Camera geometry data:
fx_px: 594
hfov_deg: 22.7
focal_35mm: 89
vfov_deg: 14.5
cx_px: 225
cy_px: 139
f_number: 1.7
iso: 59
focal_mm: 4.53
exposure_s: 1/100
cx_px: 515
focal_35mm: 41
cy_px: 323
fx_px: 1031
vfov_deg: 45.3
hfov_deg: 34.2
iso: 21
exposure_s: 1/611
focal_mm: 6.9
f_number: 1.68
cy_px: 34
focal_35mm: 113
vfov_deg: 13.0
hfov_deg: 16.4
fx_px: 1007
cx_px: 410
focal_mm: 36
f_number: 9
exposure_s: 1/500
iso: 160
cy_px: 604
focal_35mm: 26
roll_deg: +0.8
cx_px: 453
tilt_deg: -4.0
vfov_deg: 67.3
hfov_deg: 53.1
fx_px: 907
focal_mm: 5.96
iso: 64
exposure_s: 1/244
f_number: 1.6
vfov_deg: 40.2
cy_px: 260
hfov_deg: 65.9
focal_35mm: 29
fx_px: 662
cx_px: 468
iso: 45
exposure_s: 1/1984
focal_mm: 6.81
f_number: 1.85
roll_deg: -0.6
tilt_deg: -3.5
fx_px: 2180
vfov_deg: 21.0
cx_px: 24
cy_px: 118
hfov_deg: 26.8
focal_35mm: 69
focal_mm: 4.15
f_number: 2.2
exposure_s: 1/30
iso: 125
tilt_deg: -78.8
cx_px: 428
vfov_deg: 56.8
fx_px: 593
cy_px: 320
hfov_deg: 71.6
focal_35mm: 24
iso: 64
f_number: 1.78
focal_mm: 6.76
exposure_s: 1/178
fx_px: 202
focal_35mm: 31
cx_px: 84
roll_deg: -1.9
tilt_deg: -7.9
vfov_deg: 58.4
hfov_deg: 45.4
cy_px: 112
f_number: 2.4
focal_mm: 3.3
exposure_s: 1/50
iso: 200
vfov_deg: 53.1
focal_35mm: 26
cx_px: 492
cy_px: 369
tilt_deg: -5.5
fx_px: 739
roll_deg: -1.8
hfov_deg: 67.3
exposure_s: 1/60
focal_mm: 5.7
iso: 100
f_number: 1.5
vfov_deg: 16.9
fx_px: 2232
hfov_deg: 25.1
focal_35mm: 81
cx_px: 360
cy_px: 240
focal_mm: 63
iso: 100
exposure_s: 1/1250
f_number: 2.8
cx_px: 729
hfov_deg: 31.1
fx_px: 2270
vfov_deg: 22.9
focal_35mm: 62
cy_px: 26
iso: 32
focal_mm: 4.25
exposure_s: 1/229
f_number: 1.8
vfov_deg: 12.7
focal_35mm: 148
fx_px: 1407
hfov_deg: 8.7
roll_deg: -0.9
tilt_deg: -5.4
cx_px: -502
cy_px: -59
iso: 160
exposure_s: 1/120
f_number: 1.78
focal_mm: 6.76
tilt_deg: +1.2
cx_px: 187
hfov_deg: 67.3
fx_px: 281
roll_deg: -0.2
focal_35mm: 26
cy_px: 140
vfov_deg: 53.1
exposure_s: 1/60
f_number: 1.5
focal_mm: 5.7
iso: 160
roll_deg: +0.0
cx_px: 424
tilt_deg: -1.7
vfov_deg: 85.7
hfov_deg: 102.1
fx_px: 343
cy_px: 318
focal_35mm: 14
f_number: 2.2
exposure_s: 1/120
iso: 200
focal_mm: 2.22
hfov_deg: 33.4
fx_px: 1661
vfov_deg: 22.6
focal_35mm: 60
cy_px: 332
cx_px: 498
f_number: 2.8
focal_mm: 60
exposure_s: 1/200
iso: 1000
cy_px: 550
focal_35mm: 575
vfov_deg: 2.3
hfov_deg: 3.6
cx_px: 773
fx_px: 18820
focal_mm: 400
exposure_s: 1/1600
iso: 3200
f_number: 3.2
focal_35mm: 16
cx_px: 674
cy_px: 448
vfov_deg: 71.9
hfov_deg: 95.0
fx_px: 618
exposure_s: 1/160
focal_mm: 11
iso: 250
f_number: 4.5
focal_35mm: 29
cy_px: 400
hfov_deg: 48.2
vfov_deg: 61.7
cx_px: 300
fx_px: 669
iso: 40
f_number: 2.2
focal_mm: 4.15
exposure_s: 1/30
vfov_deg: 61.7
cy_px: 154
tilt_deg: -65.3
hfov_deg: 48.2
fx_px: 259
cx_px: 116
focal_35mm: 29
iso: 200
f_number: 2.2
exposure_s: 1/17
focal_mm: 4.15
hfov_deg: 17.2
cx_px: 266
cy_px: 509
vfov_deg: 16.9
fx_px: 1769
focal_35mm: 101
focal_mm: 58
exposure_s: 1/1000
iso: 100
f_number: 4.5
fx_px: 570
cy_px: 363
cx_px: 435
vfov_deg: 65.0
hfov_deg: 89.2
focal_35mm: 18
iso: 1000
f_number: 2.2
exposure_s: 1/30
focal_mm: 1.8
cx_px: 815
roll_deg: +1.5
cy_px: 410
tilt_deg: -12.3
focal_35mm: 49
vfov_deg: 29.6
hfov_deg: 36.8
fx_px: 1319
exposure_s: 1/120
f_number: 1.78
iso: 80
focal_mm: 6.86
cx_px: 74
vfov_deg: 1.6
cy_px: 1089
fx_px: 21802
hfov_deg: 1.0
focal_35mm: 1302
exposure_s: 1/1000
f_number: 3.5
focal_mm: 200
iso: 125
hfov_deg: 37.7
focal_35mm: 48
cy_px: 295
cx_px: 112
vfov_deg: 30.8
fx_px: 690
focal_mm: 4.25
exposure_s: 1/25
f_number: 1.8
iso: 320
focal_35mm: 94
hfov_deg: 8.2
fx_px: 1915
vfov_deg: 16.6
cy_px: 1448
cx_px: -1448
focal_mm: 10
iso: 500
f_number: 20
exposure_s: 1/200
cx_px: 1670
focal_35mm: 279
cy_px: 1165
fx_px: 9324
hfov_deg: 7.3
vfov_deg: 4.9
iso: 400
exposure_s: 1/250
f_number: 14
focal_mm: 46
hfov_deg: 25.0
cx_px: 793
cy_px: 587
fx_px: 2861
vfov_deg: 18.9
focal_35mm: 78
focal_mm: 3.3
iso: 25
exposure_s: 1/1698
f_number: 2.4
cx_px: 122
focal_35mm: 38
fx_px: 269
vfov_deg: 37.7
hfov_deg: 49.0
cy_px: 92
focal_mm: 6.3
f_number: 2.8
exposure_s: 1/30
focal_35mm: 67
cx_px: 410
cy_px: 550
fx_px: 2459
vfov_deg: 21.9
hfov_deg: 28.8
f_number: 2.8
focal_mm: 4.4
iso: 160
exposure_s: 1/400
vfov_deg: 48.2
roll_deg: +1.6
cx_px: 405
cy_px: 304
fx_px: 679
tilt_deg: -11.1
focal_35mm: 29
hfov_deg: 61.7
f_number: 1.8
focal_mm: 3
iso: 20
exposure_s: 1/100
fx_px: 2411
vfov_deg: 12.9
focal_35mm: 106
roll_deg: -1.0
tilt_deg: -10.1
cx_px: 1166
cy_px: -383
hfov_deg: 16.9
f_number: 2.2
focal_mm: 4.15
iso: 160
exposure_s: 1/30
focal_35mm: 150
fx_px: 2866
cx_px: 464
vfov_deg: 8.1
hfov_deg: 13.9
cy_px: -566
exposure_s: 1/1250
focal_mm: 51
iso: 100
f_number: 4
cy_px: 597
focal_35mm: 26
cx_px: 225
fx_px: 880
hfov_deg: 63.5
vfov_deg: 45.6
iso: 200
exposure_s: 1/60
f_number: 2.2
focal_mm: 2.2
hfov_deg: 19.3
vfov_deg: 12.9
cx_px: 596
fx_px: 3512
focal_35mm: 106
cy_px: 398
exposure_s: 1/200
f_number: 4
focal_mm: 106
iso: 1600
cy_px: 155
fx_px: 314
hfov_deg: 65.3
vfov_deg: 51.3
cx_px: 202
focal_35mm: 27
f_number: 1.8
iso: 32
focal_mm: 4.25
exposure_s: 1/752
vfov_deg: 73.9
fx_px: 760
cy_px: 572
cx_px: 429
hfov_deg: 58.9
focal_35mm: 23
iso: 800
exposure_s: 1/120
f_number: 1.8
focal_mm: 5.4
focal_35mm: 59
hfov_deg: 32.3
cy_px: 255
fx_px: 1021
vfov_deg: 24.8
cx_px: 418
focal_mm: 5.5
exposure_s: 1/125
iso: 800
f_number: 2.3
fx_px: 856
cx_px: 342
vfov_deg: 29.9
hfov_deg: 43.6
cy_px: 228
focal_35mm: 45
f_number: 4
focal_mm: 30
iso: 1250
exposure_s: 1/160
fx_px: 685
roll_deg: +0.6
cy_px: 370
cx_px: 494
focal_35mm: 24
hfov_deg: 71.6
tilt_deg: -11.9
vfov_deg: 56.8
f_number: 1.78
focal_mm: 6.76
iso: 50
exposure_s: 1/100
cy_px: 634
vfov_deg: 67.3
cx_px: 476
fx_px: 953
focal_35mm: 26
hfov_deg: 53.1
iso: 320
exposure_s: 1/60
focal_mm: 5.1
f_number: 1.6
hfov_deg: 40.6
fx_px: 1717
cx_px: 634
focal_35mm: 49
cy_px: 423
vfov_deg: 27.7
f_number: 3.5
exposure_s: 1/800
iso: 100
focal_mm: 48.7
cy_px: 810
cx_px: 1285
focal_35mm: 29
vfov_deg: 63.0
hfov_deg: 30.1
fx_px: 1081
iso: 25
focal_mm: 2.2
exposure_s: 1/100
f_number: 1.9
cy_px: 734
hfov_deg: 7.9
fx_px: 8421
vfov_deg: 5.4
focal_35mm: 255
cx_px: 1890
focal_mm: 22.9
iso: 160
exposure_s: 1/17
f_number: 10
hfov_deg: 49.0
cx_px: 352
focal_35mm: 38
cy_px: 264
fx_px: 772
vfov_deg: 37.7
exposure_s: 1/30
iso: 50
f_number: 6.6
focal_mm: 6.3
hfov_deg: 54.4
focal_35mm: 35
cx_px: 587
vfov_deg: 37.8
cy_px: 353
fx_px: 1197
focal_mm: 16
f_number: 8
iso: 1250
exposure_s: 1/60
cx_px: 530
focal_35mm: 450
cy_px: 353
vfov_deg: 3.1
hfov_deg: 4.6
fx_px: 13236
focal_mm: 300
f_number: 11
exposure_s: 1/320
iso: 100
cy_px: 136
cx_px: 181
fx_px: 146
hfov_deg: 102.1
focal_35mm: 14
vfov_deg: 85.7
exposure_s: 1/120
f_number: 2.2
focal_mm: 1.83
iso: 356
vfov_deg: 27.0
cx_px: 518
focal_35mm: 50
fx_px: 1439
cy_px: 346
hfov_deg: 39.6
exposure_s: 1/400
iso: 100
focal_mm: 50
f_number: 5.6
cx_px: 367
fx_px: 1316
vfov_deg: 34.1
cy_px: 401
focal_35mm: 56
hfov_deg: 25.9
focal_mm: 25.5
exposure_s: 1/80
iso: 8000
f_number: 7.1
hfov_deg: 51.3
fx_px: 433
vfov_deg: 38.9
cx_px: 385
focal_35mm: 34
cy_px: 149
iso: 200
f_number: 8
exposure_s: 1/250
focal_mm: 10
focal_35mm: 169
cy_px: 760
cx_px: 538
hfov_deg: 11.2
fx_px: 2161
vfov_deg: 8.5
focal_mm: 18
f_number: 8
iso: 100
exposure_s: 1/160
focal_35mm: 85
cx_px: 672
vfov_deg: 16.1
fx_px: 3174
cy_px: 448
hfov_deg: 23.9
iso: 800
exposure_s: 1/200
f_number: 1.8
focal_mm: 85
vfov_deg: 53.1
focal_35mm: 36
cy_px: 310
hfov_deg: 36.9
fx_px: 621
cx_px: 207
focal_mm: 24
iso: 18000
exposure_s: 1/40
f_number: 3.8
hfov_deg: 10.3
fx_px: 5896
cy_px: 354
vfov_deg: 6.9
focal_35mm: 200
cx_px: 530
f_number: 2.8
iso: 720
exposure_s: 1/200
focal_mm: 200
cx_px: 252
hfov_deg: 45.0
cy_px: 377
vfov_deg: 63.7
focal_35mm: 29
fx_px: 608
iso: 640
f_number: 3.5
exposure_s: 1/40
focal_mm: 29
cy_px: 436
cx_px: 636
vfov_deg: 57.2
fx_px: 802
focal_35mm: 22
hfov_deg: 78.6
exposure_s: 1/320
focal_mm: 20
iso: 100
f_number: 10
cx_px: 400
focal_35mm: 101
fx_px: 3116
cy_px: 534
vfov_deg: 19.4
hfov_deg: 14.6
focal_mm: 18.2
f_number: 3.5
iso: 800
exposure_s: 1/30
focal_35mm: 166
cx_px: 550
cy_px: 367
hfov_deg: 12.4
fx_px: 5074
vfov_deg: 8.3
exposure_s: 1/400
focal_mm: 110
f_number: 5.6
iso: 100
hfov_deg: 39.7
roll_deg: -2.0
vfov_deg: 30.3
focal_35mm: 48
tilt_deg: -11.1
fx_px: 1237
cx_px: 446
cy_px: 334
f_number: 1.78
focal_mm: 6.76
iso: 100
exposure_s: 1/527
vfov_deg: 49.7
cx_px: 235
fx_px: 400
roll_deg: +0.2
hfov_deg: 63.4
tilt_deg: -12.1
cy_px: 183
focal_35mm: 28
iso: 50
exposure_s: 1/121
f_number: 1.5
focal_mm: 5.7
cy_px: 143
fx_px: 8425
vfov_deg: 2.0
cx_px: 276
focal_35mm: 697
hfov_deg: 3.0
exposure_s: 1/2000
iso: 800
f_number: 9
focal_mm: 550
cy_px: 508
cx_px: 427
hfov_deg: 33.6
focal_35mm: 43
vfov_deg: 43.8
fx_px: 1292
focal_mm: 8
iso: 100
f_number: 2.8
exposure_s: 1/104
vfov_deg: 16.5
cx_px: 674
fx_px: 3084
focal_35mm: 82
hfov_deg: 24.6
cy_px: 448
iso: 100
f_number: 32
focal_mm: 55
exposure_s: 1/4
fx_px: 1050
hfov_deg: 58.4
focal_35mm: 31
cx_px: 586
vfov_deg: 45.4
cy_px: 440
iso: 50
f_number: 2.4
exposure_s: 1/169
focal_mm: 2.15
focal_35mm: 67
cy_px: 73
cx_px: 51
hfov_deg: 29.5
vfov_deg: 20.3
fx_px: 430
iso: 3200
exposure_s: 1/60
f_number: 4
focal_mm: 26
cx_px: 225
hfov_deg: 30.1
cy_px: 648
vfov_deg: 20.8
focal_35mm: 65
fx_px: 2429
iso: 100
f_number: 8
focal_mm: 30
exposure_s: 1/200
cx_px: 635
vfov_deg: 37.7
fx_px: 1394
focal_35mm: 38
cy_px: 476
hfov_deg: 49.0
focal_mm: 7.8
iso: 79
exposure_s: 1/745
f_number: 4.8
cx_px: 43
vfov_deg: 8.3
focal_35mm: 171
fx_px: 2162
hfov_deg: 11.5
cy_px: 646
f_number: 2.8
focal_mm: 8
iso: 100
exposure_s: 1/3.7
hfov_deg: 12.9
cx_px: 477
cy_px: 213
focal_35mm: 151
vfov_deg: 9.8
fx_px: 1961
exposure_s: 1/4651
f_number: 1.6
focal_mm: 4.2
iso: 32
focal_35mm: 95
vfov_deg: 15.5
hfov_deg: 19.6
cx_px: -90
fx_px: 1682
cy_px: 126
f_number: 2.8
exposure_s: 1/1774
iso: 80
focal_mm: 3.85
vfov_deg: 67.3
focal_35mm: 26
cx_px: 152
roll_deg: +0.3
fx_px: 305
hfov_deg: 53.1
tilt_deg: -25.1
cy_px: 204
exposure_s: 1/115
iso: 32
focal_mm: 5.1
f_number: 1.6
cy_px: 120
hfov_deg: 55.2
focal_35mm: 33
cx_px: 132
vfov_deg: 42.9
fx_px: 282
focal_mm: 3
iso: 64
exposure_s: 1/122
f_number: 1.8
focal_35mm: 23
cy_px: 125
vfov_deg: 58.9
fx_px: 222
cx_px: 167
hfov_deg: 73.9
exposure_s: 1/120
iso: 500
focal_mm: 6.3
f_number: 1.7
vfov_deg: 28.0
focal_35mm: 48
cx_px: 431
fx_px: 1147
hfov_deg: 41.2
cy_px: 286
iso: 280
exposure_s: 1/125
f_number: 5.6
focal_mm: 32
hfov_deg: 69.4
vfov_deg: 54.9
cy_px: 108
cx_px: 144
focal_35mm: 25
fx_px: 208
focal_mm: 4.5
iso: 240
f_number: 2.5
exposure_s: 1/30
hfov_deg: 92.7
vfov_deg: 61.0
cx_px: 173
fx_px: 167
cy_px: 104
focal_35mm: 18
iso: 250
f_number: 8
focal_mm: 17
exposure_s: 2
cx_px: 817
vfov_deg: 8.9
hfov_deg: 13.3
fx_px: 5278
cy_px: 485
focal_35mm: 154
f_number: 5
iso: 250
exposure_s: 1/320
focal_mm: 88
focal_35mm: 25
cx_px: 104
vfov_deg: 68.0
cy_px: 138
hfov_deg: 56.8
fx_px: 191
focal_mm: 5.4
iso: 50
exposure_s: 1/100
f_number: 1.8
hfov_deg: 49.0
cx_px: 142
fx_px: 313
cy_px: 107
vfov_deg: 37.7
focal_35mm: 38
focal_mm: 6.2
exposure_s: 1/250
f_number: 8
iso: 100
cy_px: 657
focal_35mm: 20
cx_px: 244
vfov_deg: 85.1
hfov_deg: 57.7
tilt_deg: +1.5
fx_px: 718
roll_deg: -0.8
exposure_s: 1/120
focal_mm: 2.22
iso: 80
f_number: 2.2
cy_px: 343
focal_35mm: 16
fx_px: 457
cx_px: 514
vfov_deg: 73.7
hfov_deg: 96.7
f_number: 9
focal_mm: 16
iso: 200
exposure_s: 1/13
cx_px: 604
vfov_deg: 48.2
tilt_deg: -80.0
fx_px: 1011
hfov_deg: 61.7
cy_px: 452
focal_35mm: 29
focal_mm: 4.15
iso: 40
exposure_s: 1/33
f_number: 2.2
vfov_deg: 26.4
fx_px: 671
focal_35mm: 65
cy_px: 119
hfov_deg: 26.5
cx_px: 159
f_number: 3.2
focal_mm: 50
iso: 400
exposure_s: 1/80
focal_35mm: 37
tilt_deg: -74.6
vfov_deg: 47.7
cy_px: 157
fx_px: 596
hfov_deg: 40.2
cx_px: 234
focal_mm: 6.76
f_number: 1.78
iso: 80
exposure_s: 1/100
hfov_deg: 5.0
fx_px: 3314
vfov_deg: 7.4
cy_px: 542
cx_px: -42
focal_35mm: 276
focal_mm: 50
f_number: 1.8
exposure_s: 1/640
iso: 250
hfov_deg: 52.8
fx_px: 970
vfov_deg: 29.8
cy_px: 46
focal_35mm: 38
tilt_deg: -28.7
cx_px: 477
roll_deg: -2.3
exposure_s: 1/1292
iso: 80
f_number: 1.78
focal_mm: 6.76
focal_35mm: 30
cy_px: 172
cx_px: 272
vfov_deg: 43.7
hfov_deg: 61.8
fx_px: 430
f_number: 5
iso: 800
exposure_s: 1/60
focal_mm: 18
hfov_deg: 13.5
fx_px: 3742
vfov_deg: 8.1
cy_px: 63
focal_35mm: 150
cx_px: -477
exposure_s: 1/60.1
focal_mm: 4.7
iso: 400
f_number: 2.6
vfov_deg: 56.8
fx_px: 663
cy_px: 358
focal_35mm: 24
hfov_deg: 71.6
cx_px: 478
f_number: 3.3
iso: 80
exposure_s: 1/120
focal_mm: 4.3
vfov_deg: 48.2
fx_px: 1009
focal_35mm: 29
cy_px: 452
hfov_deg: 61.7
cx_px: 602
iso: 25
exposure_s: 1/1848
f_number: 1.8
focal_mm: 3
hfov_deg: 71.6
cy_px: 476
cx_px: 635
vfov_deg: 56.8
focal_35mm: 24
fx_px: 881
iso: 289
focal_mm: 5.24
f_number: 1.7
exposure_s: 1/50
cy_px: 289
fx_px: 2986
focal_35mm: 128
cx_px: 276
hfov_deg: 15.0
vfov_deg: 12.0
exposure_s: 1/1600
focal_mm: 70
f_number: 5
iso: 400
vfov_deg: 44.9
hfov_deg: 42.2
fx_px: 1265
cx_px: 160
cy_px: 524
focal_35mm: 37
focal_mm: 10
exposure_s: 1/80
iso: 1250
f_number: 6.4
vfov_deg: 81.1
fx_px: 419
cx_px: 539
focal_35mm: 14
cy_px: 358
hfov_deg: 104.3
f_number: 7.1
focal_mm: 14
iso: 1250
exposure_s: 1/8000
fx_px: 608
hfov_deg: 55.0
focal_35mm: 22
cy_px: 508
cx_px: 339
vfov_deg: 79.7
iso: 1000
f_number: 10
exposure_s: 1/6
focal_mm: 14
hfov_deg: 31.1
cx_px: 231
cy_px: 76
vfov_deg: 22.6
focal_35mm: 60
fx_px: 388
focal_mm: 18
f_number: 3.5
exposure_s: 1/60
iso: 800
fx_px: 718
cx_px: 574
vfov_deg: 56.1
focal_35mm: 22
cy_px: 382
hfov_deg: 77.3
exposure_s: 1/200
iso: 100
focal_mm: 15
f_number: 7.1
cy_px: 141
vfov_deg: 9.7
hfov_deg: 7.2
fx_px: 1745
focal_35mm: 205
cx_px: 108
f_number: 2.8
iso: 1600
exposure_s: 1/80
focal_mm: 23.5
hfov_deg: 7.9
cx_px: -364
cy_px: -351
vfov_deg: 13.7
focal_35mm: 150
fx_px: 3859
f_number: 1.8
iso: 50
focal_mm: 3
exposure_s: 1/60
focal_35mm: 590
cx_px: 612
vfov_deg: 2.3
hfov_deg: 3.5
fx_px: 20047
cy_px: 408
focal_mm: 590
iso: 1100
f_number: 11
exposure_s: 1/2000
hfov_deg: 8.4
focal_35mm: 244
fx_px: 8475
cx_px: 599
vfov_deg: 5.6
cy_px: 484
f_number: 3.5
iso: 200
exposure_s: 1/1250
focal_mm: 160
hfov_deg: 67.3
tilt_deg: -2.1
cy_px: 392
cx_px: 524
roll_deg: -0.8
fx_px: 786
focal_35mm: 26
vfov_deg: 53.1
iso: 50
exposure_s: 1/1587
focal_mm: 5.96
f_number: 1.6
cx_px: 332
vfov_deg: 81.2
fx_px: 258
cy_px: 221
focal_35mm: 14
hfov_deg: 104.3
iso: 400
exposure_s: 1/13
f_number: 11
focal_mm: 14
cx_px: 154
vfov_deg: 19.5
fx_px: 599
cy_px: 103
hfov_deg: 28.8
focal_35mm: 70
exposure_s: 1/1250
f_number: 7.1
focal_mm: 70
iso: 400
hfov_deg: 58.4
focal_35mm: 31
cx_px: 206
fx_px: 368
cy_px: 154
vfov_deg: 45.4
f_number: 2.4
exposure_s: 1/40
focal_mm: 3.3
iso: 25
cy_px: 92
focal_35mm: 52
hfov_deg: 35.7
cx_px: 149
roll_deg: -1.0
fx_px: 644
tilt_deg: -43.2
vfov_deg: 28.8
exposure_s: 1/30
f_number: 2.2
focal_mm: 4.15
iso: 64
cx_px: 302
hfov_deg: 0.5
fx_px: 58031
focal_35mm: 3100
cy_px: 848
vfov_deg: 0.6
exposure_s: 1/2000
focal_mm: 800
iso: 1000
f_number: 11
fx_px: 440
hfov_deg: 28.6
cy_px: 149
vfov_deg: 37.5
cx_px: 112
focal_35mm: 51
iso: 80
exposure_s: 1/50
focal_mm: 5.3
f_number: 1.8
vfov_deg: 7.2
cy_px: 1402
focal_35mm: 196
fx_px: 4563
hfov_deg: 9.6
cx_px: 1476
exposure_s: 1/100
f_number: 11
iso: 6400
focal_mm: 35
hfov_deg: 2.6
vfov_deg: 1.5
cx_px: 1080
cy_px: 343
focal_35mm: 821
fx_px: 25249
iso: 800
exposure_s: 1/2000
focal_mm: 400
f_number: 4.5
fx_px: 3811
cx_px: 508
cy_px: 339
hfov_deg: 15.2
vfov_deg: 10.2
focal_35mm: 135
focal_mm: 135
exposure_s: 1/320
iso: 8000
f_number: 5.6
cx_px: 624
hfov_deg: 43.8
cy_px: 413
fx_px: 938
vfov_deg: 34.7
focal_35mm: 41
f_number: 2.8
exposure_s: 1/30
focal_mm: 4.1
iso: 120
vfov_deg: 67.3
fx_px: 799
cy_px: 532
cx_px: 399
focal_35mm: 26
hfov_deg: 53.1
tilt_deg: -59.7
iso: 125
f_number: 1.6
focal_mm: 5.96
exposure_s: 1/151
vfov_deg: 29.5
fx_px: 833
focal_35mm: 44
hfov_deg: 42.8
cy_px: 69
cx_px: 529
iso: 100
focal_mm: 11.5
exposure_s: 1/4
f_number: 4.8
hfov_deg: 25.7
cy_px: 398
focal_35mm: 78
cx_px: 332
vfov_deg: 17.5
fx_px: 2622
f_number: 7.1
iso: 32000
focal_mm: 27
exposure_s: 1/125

**Your task**: Within the data above, the span starting at the line containing "focal_35mm: 81" and ending at the line containing "roll_deg: -0.2" is to be retyped exactly, with no other lines.

**Worked solution**:
focal_35mm: 81
cx_px: 360
cy_px: 240
focal_mm: 63
iso: 100
exposure_s: 1/1250
f_number: 2.8
cx_px: 729
hfov_deg: 31.1
fx_px: 2270
vfov_deg: 22.9
focal_35mm: 62
cy_px: 26
iso: 32
focal_mm: 4.25
exposure_s: 1/229
f_number: 1.8
vfov_deg: 12.7
focal_35mm: 148
fx_px: 1407
hfov_deg: 8.7
roll_deg: -0.9
tilt_deg: -5.4
cx_px: -502
cy_px: -59
iso: 160
exposure_s: 1/120
f_number: 1.78
focal_mm: 6.76
tilt_deg: +1.2
cx_px: 187
hfov_deg: 67.3
fx_px: 281
roll_deg: -0.2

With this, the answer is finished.